### PROVIDED PASSAGE
□ □ □

To: uri@bunyip.com
Subject: diffs for latest revision
From: Larry Masinter <masinter@parc.xerox.com>
Message-Id: <94Oct17.172812pdt.2760@golden.parc.xerox.com>
Date: Mon, 17 Oct 1994 17:27:59 PDT
This may seem like the never-ending draft, but... this is really *it*.
These are diffs from what I sent out a week ago. You will see, I hope,
that all revisions are of an editorial nature.
================================================================
*** url-07x.txt Mon Oct 10 01:08:19 1994
--- url-07y.txt Mon Oct 17 17:24:02 1994
***************
*** 1,8 ****
Uniform Resource Locators T. Berners-Lee
! draft-ietf-uri-url-XX.txt L. Masinter
! Expires April 9, 1995 M. McCahill
Editors
! October 9, 1994
Uniform Resource Locators (URL)
--- 1,8 ----
Uniform Resource Locators T. Berners-Lee
! draft-ietf-uri-url-09.txt L. Masinter
! Expires April 17, 1995 M. McCahill
Editors
! October 17, 1994
Uniform Resource Locators (URL)
***************
*** 25,32 ****
Shadow Directories on ds.internic.net, nic.nordu.net,
ftp.isi.edu, or munnari.oz.au.
- This Internet Draft expires April 9, 1995.
-
0. Abstract
This document specifies a Uniform Resource Locator (URL), the
--- 25,30 ----
***************
*** 35,43 ****
1. Introduction
! This document describes the syntax for a compact string
! representation for a resource available via the Internet. These
! strings are called "Uniform Resource Locators" (URLs).
The specification is derived from concepts introduced by the
World-Wide Web global information initiative, whose use of such
--- 33,41 ----
1. Introduction
! This document describes the syntax and semantics for a compact
! string representation for a resource available via the Internet.
! These strings are called "Uniform Resource Locators" (URLs).
The specification is derived from concepts introduced by the
World-Wide Web global information initiative, whose use of such
***************
*** 52,58 ****
archived at <URL:http://www.acl.lanl.gov/URI/archive/uri-archive.
index.html>
! 2. Definitions
Just as there are many different methods of access to resources,
there are several _schemes_ for describing the location of such
--- 50,56 ----
archived at <URL:http://www.acl.lanl.gov/URI/archive/uri-archive.
index.html>
! 2. General URL Syntax
Just as there are many different methods of access to resources,
there are several _schemes_ for describing the location of such
***************
*** 69,75 ****
`update', `replace', `find attributes'. In general, only the
`access' method needs to be specified for any URL scheme.

□ □ □

### DATA LINES
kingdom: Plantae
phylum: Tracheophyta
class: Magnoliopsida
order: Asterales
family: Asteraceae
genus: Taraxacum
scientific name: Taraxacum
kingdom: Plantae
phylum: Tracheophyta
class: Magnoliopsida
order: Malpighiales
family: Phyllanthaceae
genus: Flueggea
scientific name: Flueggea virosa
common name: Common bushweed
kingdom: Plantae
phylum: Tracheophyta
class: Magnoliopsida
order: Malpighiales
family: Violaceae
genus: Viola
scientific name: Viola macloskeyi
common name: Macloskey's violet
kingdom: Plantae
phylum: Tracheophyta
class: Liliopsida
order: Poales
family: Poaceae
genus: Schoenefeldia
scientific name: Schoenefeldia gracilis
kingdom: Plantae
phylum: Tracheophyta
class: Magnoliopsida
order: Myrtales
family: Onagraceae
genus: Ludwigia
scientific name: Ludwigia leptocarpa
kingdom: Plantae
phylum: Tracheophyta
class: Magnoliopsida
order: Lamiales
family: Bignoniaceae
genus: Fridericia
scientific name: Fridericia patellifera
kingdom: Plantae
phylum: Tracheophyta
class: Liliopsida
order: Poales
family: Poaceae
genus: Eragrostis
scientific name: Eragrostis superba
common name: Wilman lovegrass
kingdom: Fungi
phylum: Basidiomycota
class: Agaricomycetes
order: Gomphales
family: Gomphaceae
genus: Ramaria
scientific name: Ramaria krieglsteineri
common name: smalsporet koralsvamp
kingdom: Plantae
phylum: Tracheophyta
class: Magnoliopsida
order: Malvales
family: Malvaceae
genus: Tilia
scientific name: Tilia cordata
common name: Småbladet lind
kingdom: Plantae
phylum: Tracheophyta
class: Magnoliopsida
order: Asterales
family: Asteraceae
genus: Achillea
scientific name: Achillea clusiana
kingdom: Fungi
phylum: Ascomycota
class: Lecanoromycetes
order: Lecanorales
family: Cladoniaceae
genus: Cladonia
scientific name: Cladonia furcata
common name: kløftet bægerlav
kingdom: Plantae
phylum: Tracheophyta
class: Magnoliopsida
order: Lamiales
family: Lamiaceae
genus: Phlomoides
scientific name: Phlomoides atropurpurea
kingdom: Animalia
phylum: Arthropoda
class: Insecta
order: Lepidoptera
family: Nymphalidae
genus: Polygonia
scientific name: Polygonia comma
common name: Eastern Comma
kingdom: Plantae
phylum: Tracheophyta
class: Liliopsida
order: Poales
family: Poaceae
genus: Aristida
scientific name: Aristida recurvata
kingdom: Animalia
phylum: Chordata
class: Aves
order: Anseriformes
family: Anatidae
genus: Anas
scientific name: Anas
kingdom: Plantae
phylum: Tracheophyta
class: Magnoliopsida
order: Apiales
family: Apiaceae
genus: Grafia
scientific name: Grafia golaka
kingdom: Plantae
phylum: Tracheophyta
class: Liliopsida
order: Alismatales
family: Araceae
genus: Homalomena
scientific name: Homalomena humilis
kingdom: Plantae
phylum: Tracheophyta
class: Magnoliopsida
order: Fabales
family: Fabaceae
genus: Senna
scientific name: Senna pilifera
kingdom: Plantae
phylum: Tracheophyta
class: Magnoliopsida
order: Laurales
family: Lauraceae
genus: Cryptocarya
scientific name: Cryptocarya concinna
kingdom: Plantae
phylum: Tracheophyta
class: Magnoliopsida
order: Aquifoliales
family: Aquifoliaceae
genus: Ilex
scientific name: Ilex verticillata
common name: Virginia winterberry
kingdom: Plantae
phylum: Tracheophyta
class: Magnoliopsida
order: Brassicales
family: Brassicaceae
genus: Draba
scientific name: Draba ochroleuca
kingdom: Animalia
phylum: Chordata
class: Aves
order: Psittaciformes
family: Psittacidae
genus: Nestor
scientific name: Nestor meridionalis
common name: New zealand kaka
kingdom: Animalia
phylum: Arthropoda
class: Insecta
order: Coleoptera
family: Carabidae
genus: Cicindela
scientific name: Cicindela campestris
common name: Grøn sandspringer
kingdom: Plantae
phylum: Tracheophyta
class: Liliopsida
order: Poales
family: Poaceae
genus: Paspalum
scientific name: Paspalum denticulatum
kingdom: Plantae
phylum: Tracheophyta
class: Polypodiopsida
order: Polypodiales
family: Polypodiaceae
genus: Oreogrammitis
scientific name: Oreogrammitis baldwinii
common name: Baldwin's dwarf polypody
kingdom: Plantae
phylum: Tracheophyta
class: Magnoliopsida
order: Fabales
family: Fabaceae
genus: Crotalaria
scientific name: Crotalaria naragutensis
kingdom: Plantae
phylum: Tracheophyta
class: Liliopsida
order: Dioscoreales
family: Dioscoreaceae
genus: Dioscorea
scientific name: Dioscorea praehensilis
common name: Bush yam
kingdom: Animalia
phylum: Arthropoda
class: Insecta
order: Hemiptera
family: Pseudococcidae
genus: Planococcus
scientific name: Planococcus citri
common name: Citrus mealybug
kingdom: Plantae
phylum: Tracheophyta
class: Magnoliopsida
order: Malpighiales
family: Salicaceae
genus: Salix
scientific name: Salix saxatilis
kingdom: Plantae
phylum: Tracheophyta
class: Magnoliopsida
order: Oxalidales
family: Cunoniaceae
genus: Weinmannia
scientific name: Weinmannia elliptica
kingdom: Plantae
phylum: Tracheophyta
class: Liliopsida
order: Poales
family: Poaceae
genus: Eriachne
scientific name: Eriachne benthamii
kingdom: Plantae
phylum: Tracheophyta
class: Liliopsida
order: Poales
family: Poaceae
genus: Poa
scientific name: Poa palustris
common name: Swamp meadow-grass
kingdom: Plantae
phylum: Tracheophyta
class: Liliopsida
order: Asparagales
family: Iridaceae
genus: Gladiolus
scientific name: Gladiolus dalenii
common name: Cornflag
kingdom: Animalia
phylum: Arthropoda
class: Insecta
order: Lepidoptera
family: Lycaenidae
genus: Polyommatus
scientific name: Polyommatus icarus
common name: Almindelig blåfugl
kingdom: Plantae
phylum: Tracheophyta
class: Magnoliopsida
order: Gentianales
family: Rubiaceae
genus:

□ □ □

### GOAL OF THE EXERCISE
In the revision diff email above, what heading replaces "2. Definitions" in the new draft?

### FULL OUTPUT
"2. General URL Syntax"